En geniş anlamıyla, infak; malı çoğaltan ve temizleyen, sahibini arındıran ve erdemli hale getiren, kıskançlığı önleyen ve kanaati pekiştiren, cimriliği engelleyip yerine cömertliği ikame eden, barışı ve kardeşliği güçlendiren sosyal bir ibadettir. Akla, ruha, bedene sağlık ve mutluluk; kişiye ve kuruma, ülkeye ve topluma, dünyaya ve insanlık âlemine “huzur ve güven” getirir.


Öncelik ve önem sıralaması açısından; başka sâlih amellerden ayırt edilmiştir. Diğer iyiliklerin ve yardımların sevabı, “bire on” ile ifade edilirken; infakın sevabı, “bire yedi yüz” olarak gösterilmiştir.


Nitekim Rabbimiz, Bakara Suresi Ayet 261’de; “Mallarını Allah yolunda harcayanların durumu, yedi başak veren ve her başakta yüz tane bulunan bir tohum gibidir” diyor. Allah Resulü ise, bir Hadis-i Şerifinde; “komşusu açken tok yatanın bizden olmadığını ve olmayacağını” söylüyor.

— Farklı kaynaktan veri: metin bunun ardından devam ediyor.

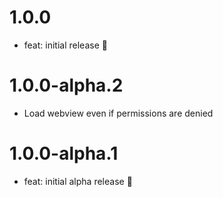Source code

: # 1.0.0

- feat: initial release 🎉

# 1.0.0-alpha.2

- Load webview even if permissions are denied

# 1.0.0-alpha.1

- feat: initial alpha release 🎉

Demek ki, Allah indinde “kulluk” ve kullar nezdinde “insanlık” görevlerimizden biri; “ötekine yönelmek” ve bizde olup onda olmayan şeylerden vermektir. İyilik ve yardımlarımızla; “vakıf” ve “infak” medeniyetinin, yeryüzündeki temsilcileri ve taşıyıcıları haline gelmektir.


Kendimizden ve ailemizden başlayıp akrabalarımıza ve hemşerilerimize, gönül coğrafyamız içindeki kardeşlerimize ve hatta Âdem ile Havva’nın oğullarına, kızlarına doğru açılarak; bu yola ve yolculuğa girmeliyiz. İnsana ve topluma hizmet eden her vakfı, iyi değerlendirilmesi gereken bir “fırsat”; ihtiyaç sahibine verilen her infakı, elde edilmesi gereken bir “kazanç” olarak görmeliyiz.